USM is a family of speech models
Google announced its plans to create a language model that supports 1,000 most-spoken languages last November. It describes USM as a "critical first step toward supporting 1,000 languages." USM is a "family of state-of-the-art" speech models with two billion parameters trained on 12 million hours of speech and 28 billion sentences spanning over 300 languages.
USM can perform automatic speech recognition across over 100 languages
YouTube already uses USM, for instance, to show closed captions. The AI can also perform automatic speech recognition (ASR). It automatically detects and translates English, Mandarin, Amharic, Cebuano, Assamese, and more. USM can currently perform ASR across over 100 languages. The company says USM has a less than 30% Word error rate (WER). On the other hand, OpenAI's Whisper (large-v2) has a higher WER.

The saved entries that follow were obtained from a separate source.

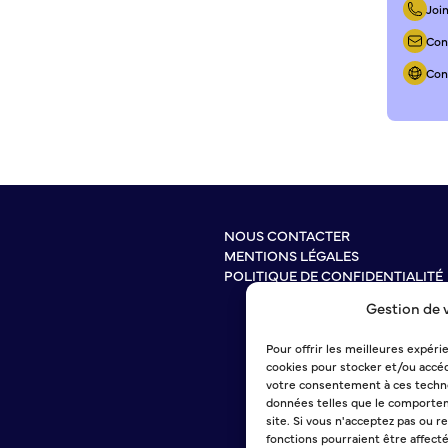
Joi
Con
Cons
NOUS CONTACTER
MENTIONS LÉGALES
POLITIQUE DE CONFIDENTIALITÉ
Gestion de 
Pour offrir les meilleures expéri
cookies pour stocker et/ou accéd
votre consentement à ces techno
données telles que le comportem
site. Si vous n'acceptez pas ou r
fonctions pourraient être affect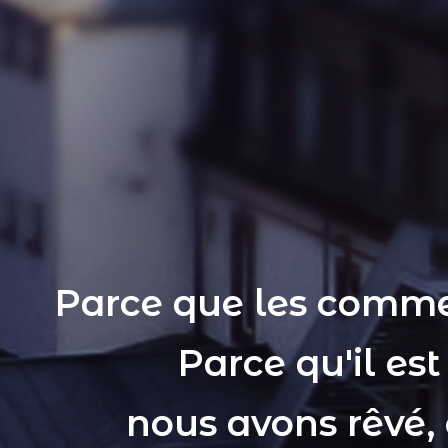
Parce que les comme
Parce qu'il es
nous avons rêvé,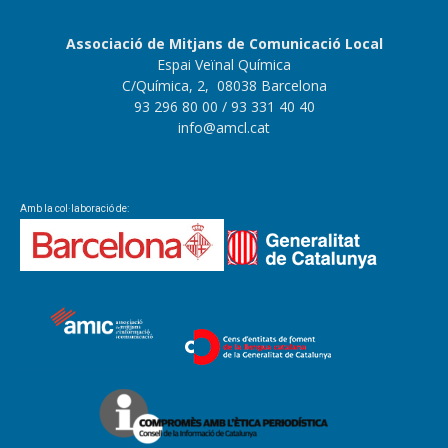
Associació de Mitjans de Comunicació Local
Espai Veïnal Química
C/Química, 2, 08038 Barcelona
93 296 80 00
/ 93 331 40 40
info@amcl.cat
Amb la col·laboració de: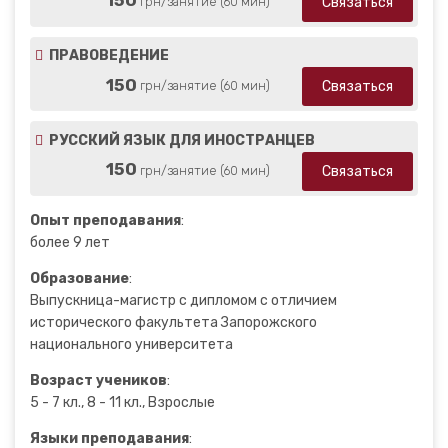
Связаться
грн/занятие (60 мин)
ПРАВОВЕДЕНИЕ
150
Связаться
грн/занятие (60 мин)
РУССКИЙ ЯЗЫК ДЛЯ ИНОСТРАНЦЕВ
150
Связаться
грн/занятие (60 мин)
Опыт преподавания
:
более 9 лет
Образование
:
Выпускница-магистр с дипломом с отличием
исторического факультета Запорожского
национального университета
Возраст учеников
:
5 - 7 кл., 8 - 11 кл., Взрослые
Языки преподавания
:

Development of USM is critical in realizing Google's mission
"The development of USM is a critical effort toward realizing Google's mission to organize the world's information and make it universally accessible," Google said in its blog post. "We believe USM's base model architecture and training pipeline comprise a foundation on which we can build to expand speech modeling to the next 1,000 languages," the company added.
What are the benefits of a 1,000-language model?
An expansive language model that can translate over 1,000 languages could be a big step. For starters, the knowledge we could not decipher due to language barriers could finally be understood. Such a model could also save many of the less-spoken and nearly extinct languages. The technology might also have a place in devices that detect and translate in real-time.